### INSTRUCTIONS TO FOLLOW
Format the material below as a numbered list, one line per item, with blank lines dropped and the pictures left out.

### DATASET SECTION
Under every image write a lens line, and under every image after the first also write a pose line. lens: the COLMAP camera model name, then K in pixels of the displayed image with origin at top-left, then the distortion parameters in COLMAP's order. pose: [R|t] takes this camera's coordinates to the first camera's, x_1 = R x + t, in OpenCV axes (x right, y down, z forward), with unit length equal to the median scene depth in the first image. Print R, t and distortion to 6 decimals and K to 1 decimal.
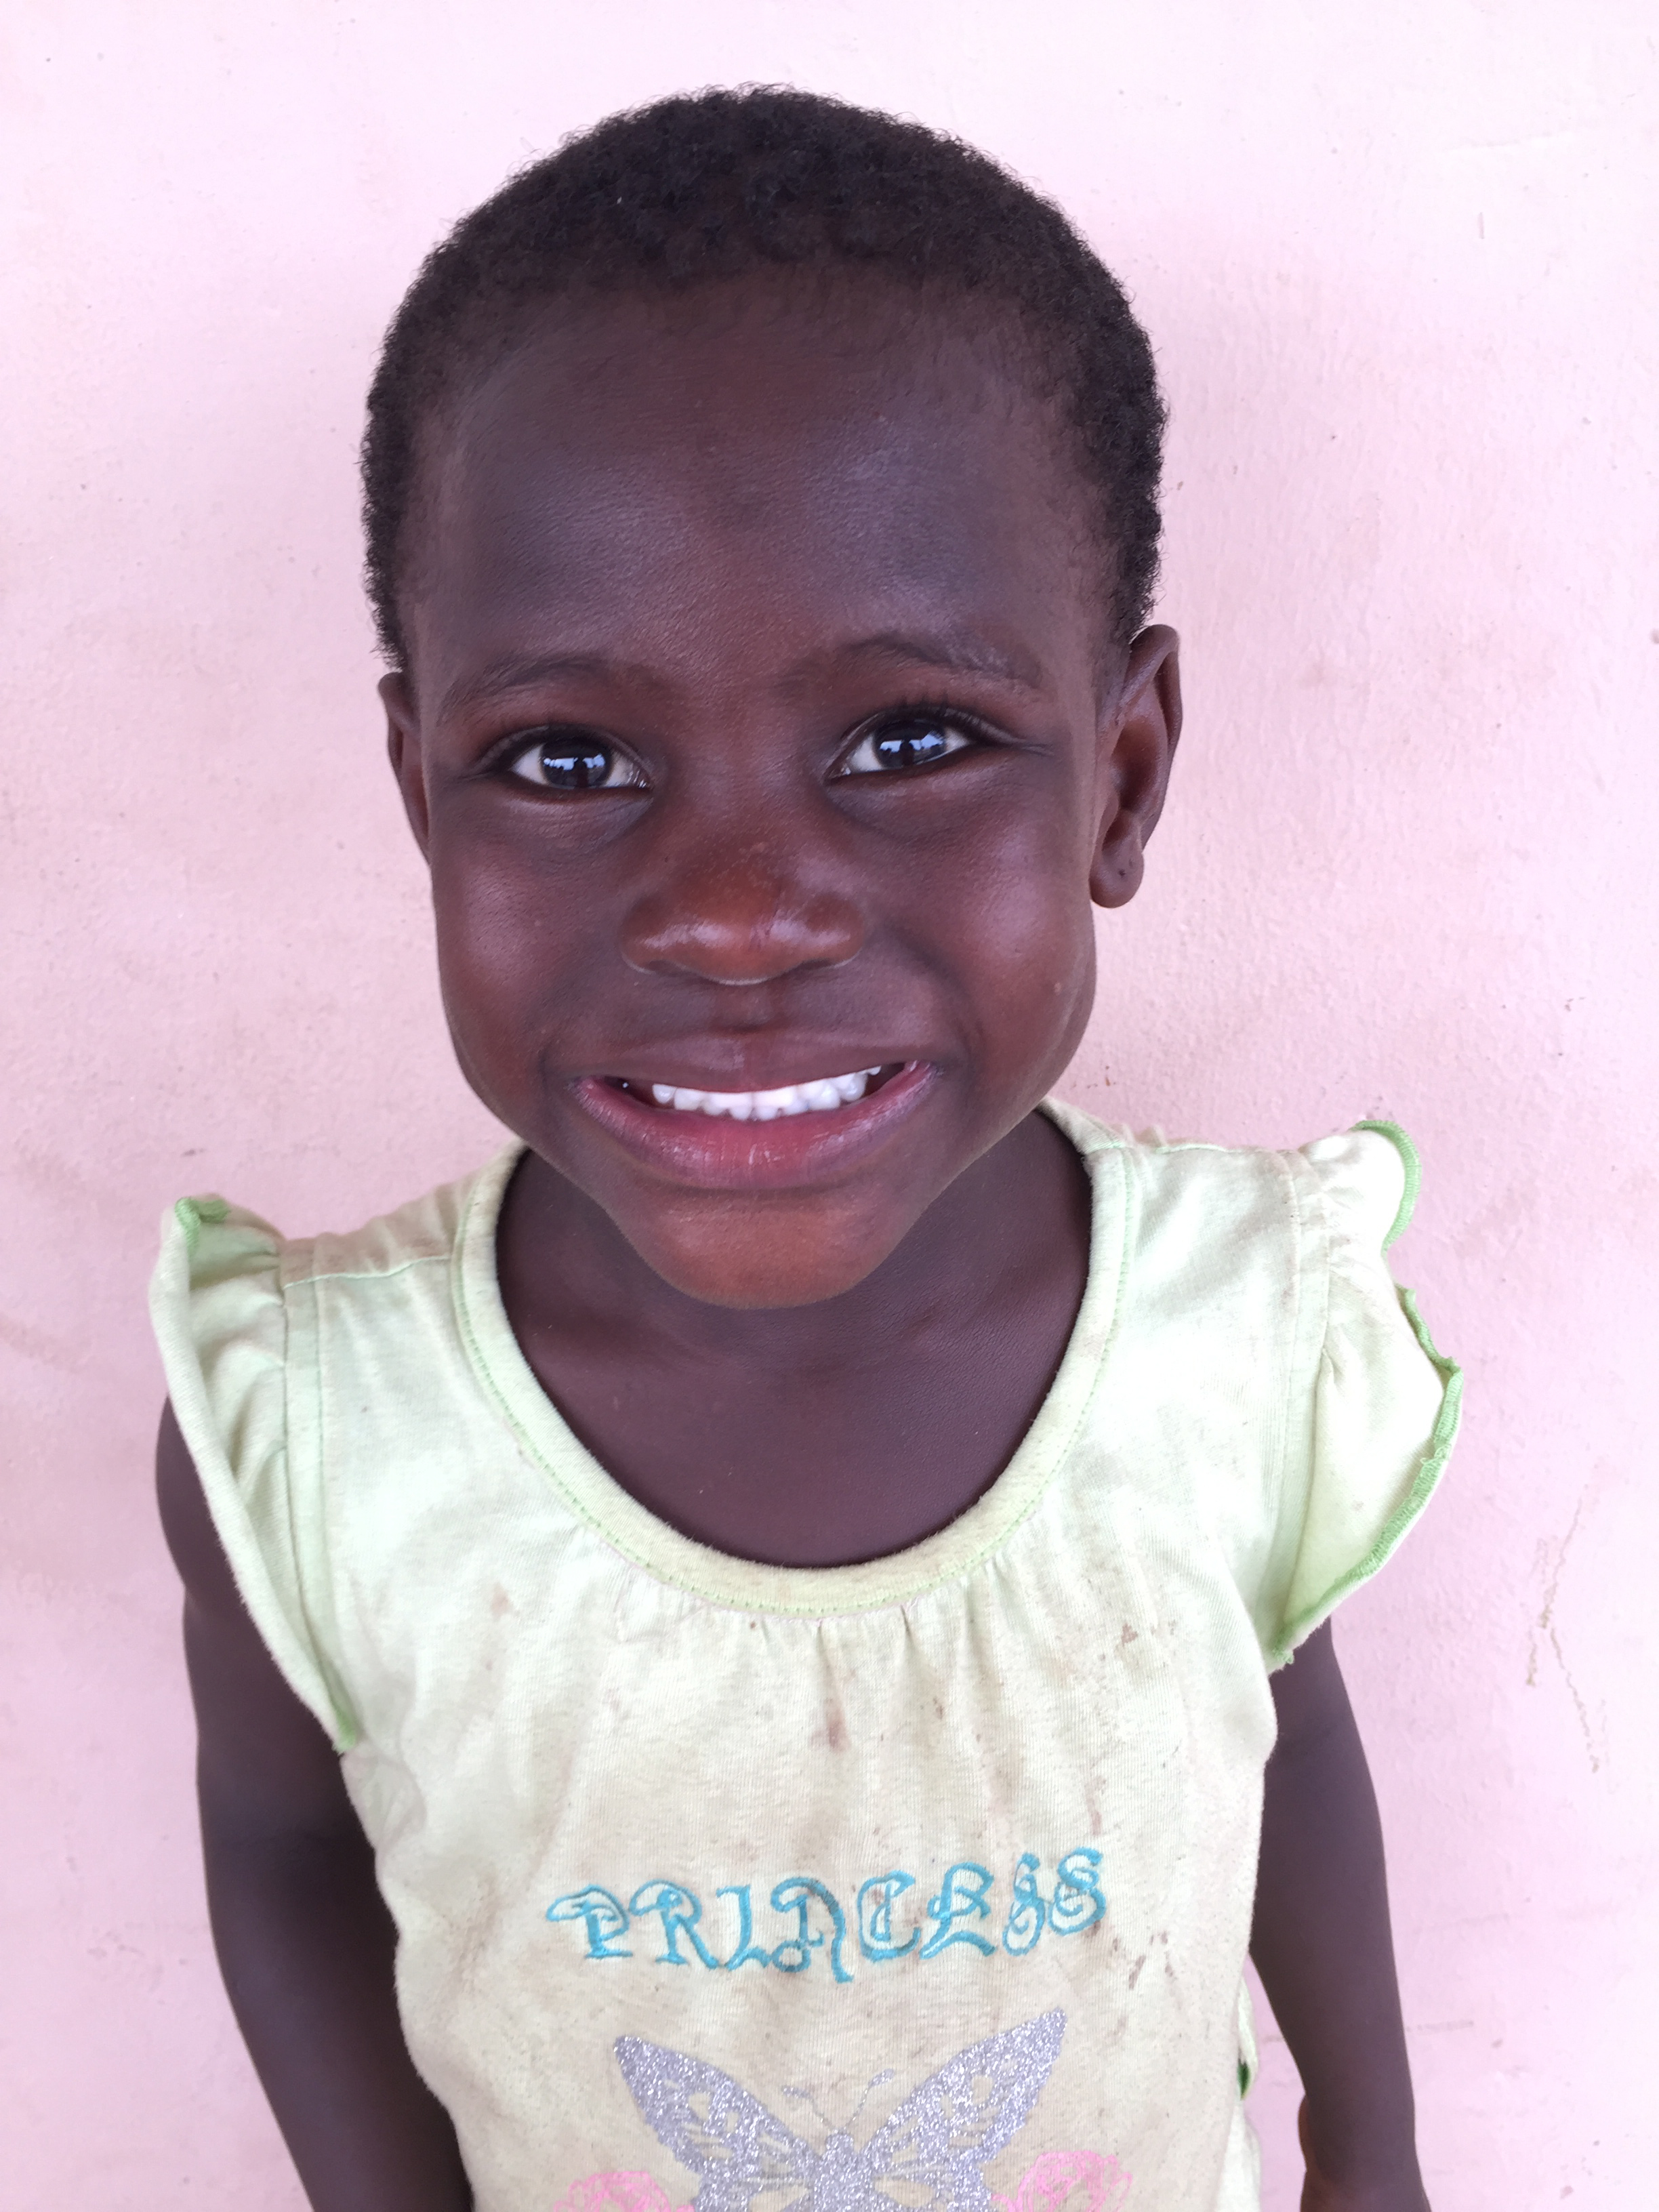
lens RADIAL K [[1889.6, 0, 838.0], [0, 1889.6, 1113.6], [0, 0, 1]] dist [0.080165, -0.125554]
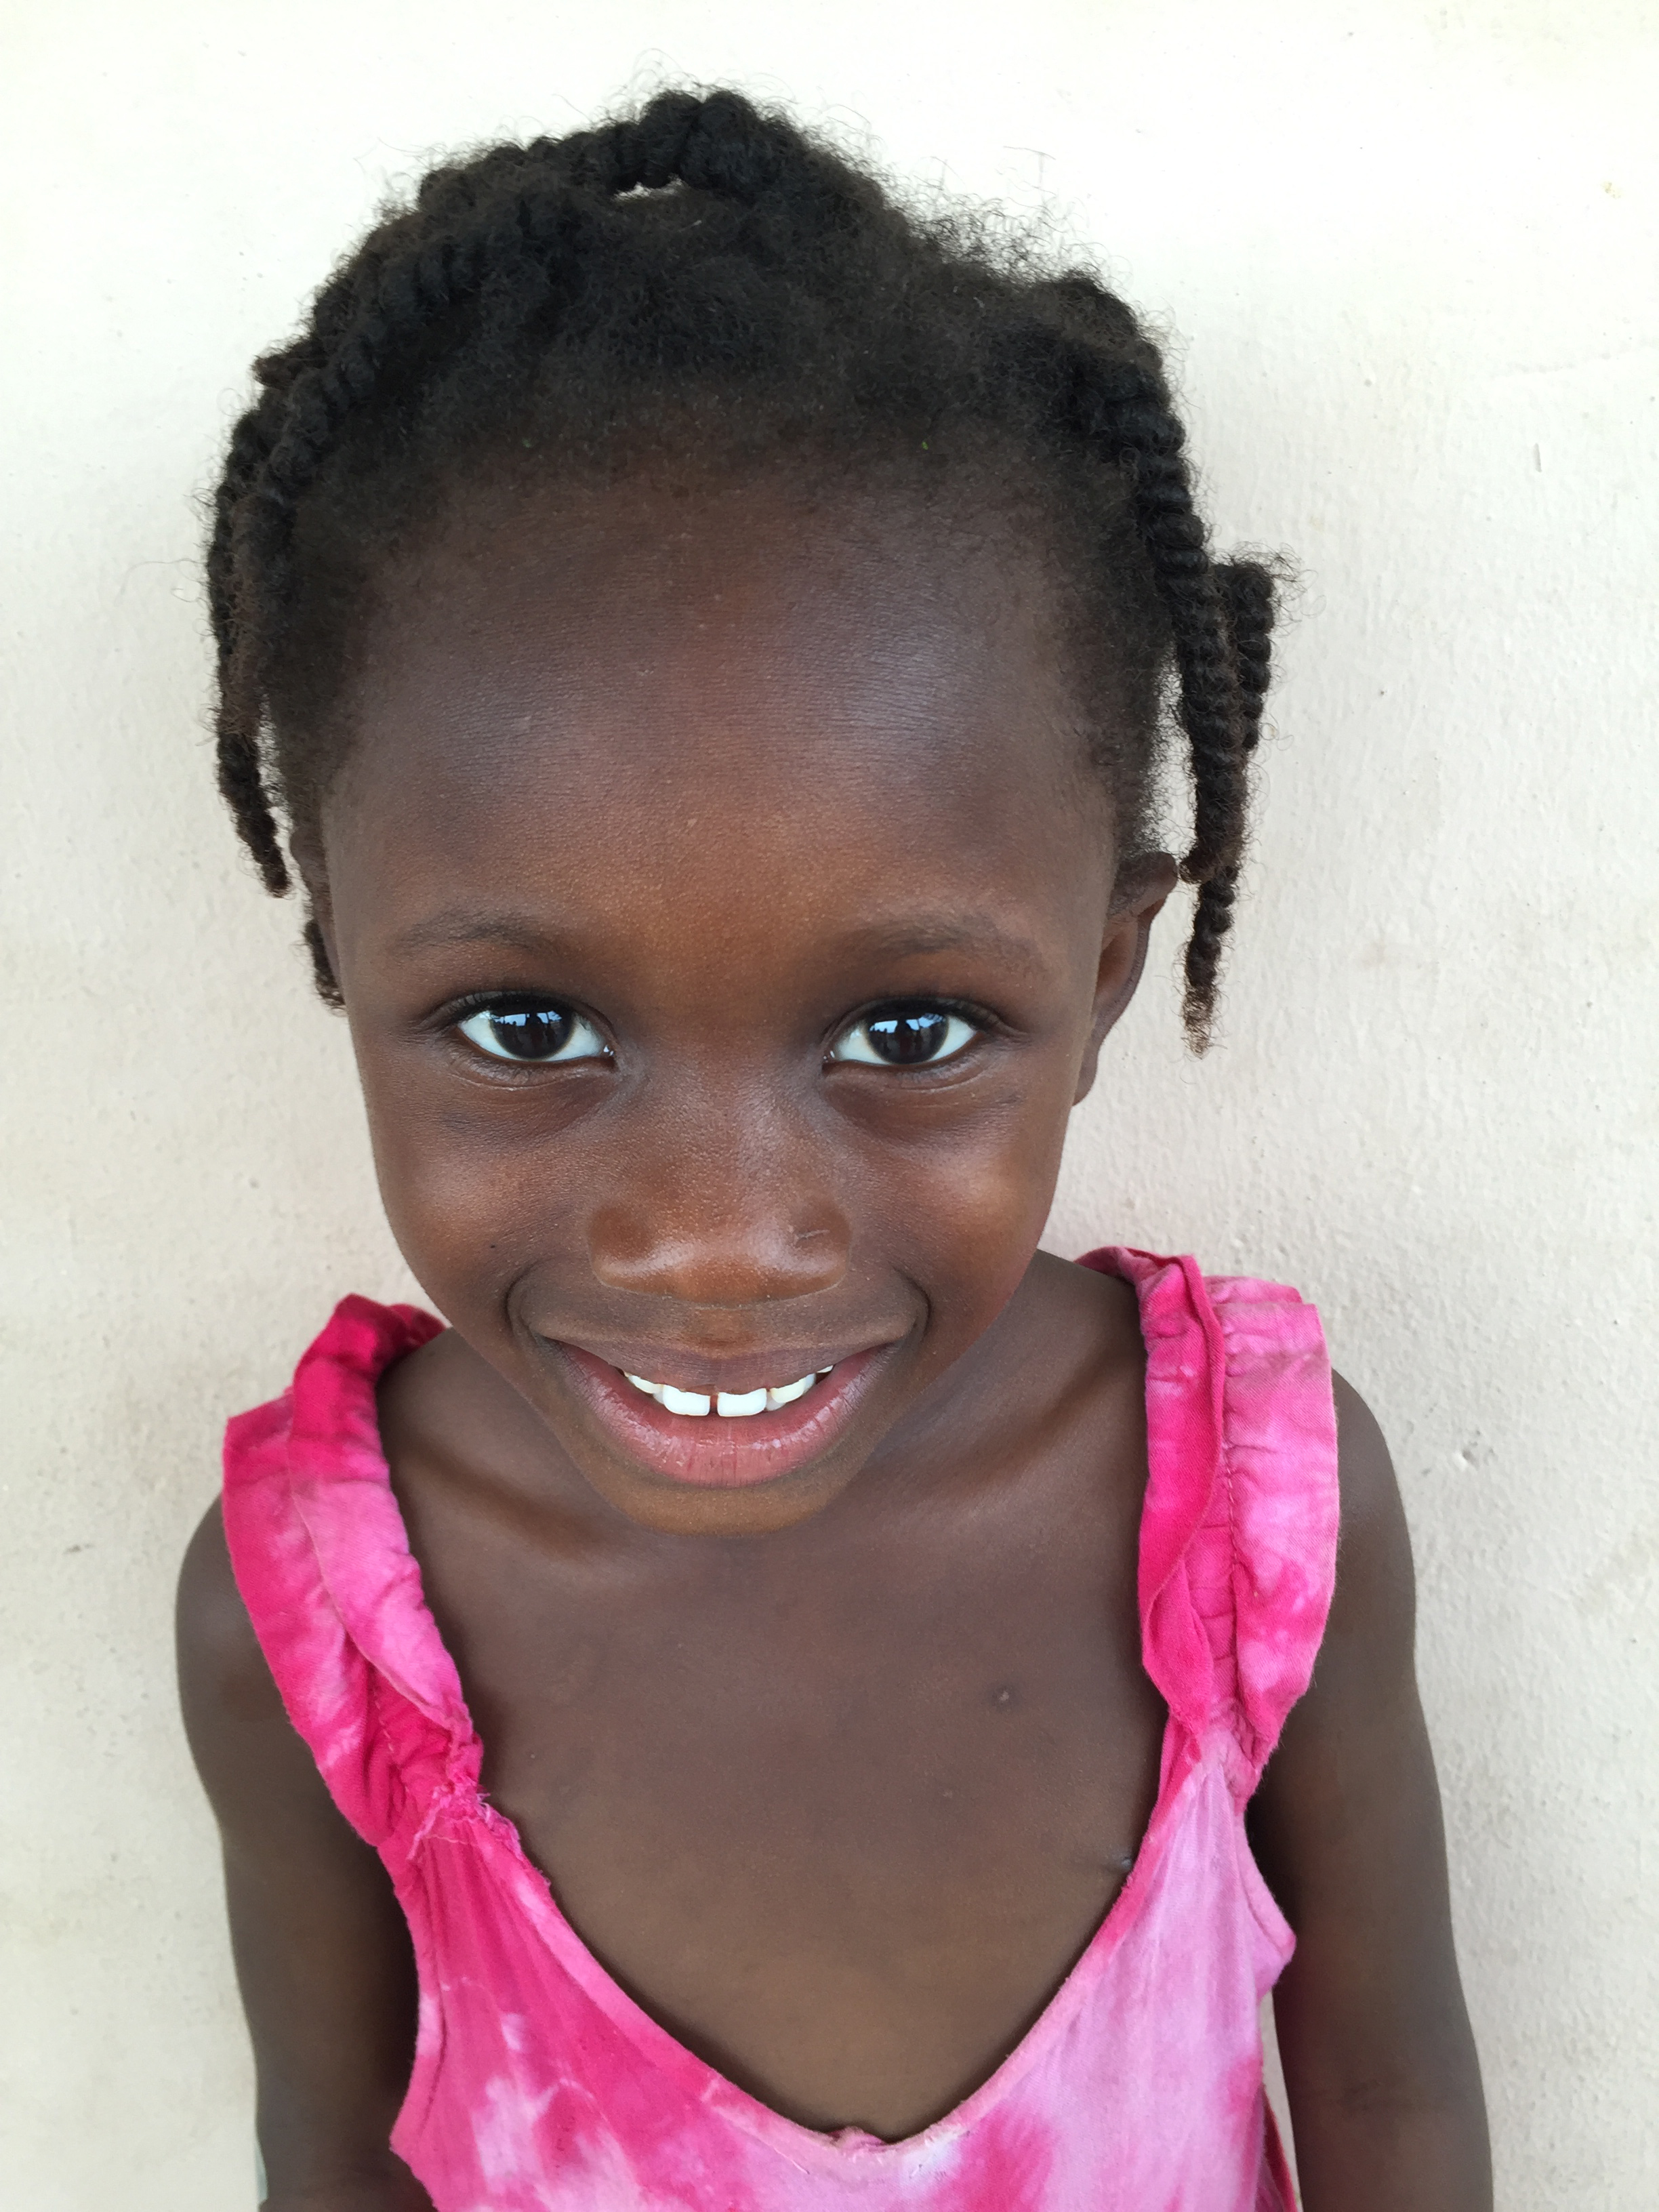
lens RADIAL K [[1889.6, 0, 837.7], [0, 1889.6, 1103.4], [0, 0, 1]] dist [0.080165, -0.125554]
pose [[0.999277, -0.034337, 0.016352, -0.011093], [0.036337, 0.988904, -0.144046, -0.043652], [-0.011224, 0.144536, 0.989436, 0.142150]]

### SOLVED PROBLEM
1. Under every image write a lens line, and under every image after the first also write a pose line. lens: the COLMAP camera model name, then K in pixels of the displayed image with origin at top-left, then the distortion parameters in COLMAP's order. pose: [R|t] takes this camera's coordinates to the first camera's, x_1 = R x + t, in OpenCV axes (x right, y down, z forward), with unit length equal to the median scene depth in the first image. Print R, t and distortion to 6 decimals and K to 1 decimal.
2. lens RADIAL K [[1889.6, 0, 838.0], [0, 1889.6, 1113.6], [0, 0, 1]] dist [0.080165, -0.125554]
3. lens RADIAL K [[1889.6, 0, 837.7], [0, 1889.6, 1103.4], [0, 0, 1]] dist [0.080165, -0.125554]
4. pose [[0.999277, -0.034337, 0.016352, -0.011093], [0.036337, 0.988904, -0.144046, -0.043652], [-0.011224, 0.144536, 0.989436, 0.142150]]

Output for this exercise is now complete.